Considering relocation laws when making custody arrangements
There are a lot of things to consider when getting a divorce. Throw kids into the mix and you might just have a contentious situation that is much more difficult to work out. That’s because, when it comes to children and a divorce, parents must consider who will get custody and who will pay child support as well. These discussions can often lead to further disputes and when coupled with talks of moving, a situation can become that much more problematic for everyone involved.
This may not even be something that some of our readers have ever considered, especially when it comes to their own divorce. But unfortunately, these situations occur all too often to families across the country, including here in Texas as well.
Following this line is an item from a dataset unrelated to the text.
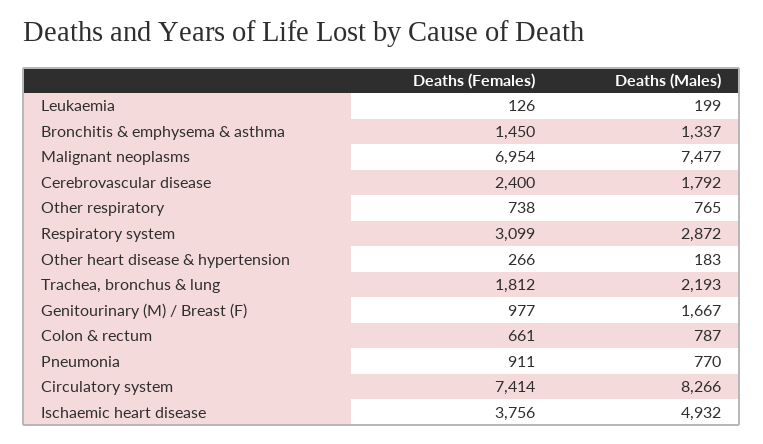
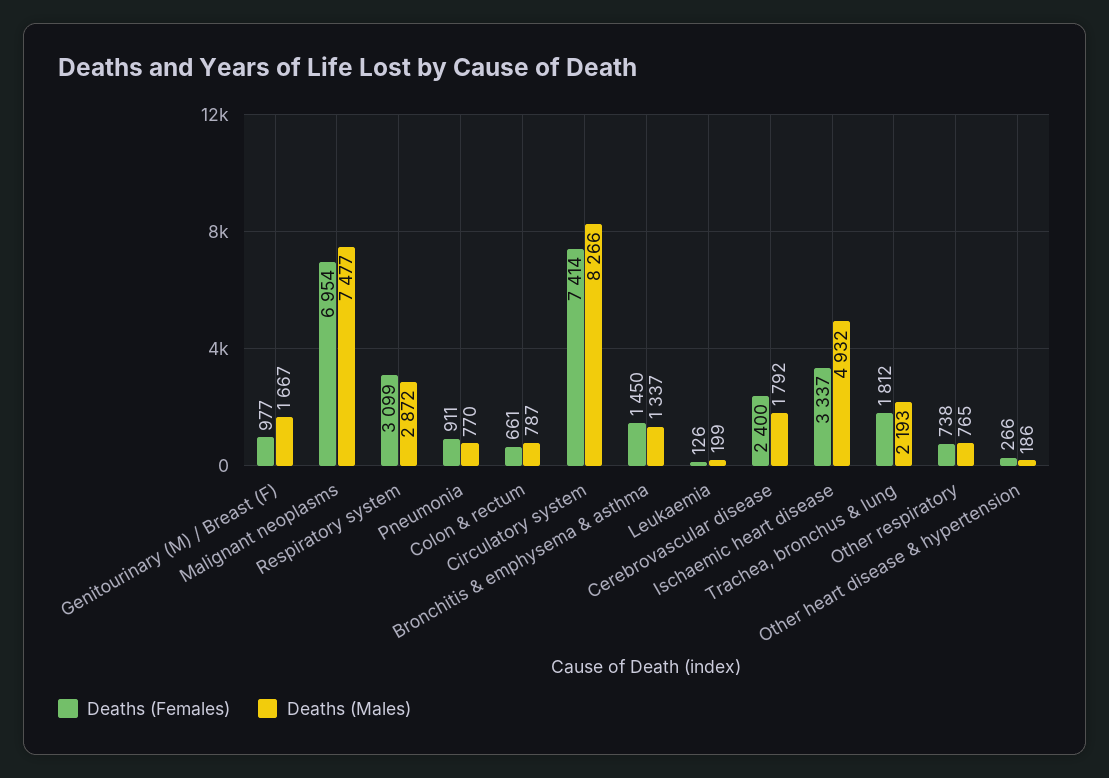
Deaths (Males), Other heart disease & hypertension: 183 -> 186
Deaths (Females), Ischaemic heart disease: 3756 -> 3337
When discussing possible child custody arrangements with your attorney, relocation laws often enter the conversation in situations where one of the parents needs to move to another city, county or even state for a particular reason. But while a move may be necessary for a parent, there are some important things that could change the outcome of an arrangement in the end.
First of all, the court will consider whether child custody relocation is in the best interest of the child. This can often coincide with concerns from the other parent who might fear that a move far away could jeopardize the amount of time they spend with their children. While parents can sometimes come to an agreement about travelling and spending time between each residence, this might not be the case for others and may need the help of a family law judge in the end.
Another thing to consider, especially if one parent is moving to another state, is the specific laws governing child custody in that particular geographical location. Some states differ on their definitions for custody or have specific guidelines governing visitation schedules for significant distances, which can create issues for parents down the road. Speaking with a skilled attorney during arrangements can help avoid these potential issues.
While there are potentially dozens of other things to think about when making custody arrangements, considering relocation before it becomes an issue is always a good idea because in the end, it could create more problems for both parents.